Collected Wisdom of Martin Fowler - Accessed Jan 19, 2018 - lot's viewpoints on how to get value out of testing - not a one time read, more of an on-going resource.
It seems a simple enough question, but I kept pondering it and delving deeper until I realized I needed to write this monograph.
What unit tests should we write? How do we know what to test?
Ideally, unit tests should cover every path through the code. It should be your chance to see every path through your code works as expected and as needed. If you are practicing Test Driven Development then it's implied everything gets a test.
In the real world, you might not be allowed to test everything - for instance, if the testing suite ends up taking a week to run, then the world will have changed by the time it finishes and the test results will be obsolete.
Unit testing at it's basic is testing an object, a method - the smallest unit of your code that it can test independently.
It should test the inputs "goes into" and corresponding outputs "goes out of". It should test every variant of input that will exercise every code path and even try to get to exit it's code paths entirely - throw an exception, SIGINT, stack overflow, whatever. It's no time to be nice to your code. Test boundaries - test what happens when you are outside the boundaries - inputs outside what you expect, exceptions from called objects, unexpected types - strings instead of numbers, floats instead of ints.

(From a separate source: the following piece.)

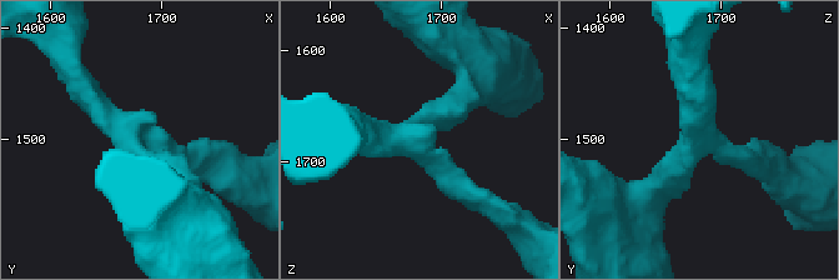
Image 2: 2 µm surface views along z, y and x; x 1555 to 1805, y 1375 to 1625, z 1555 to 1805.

It should be automated and fast so that whenever that "thing" (your small unit of software) changes, you can run the test and make sure it still works as expected - as it did prior to the change.

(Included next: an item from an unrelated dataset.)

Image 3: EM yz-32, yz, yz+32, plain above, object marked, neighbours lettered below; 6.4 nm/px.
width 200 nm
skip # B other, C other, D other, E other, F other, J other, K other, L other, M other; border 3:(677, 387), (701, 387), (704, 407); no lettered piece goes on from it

A good and complete suite of unit tests should:
·
Free
you to do exploratory testing at a higher level, manually or however
·
Give
you confidence to change, refactor fearlessly - if all the same gazinta's
produce the same gazouta's for a unit, you're good!
Test code should be treated as well as all the rest of your application code - it's not hack code, junk code, throwaway code because if it is, it doesn't belong in the source tree.
Designing for testability:
- Adhering to separation of concerns help make code
testable - focused functions that do only one thing are easier to test
- When accessing other objects, try to segregate or wrap
the calls so that mocking them becomes easier
- Segregate validation code so that it can be easily
tested
- Think of patterns that foster testability like the
Facade pattern
In our Javascript ecosystem, here are some further specific hints:
- Look at anonymous functions - very often these can be
turned to named functions and makes them testable units. If you have a 10+
line anonymous function, it's probably doing something non-trivial - so it
could probably use a test.
- As you are writing functions, look for ways to make
them composable (See https://codewords.recurse.com/issues/four/lazy-composable-and-modular-javascript for
more details on concept and techniques).
- Know what your functions return - or in other words, be
explicit about what your functions return. Don't surprise the caller.
- Try to create functions without side effects -
otherwise try to make the side effects singular in purpose and scope for
each function. Test the side effects.
- Test Failure - make sure a .catch on a .then gets
tested.
- Perhaps the use of flogs, such as '__DEV__' will help you segregate test code
you want to disappear in production.
References:
xUnit Test Patterns - Website of book by same name. Published by Addison-Wesley - well worth purchasing. Accessed Jan 19, 2018 - an excellent resource on xUnit test patterns - goes over mocks, test doubles, lots of helpful patterns.
Robert Martin of First Class Tests - Accessed Jan 19, 2018 - This article in particular makes a very good case on why you should treat your test code as a 'First Class Citizen' - an equal to the application code it supports. It's a mind shift - an important one.
Collected Wisdom of Martin Fowler - Accessed Jan 19, 2018 - lot's viewpoints on how to get value out of testing - not a one time read, more of an on-going resource.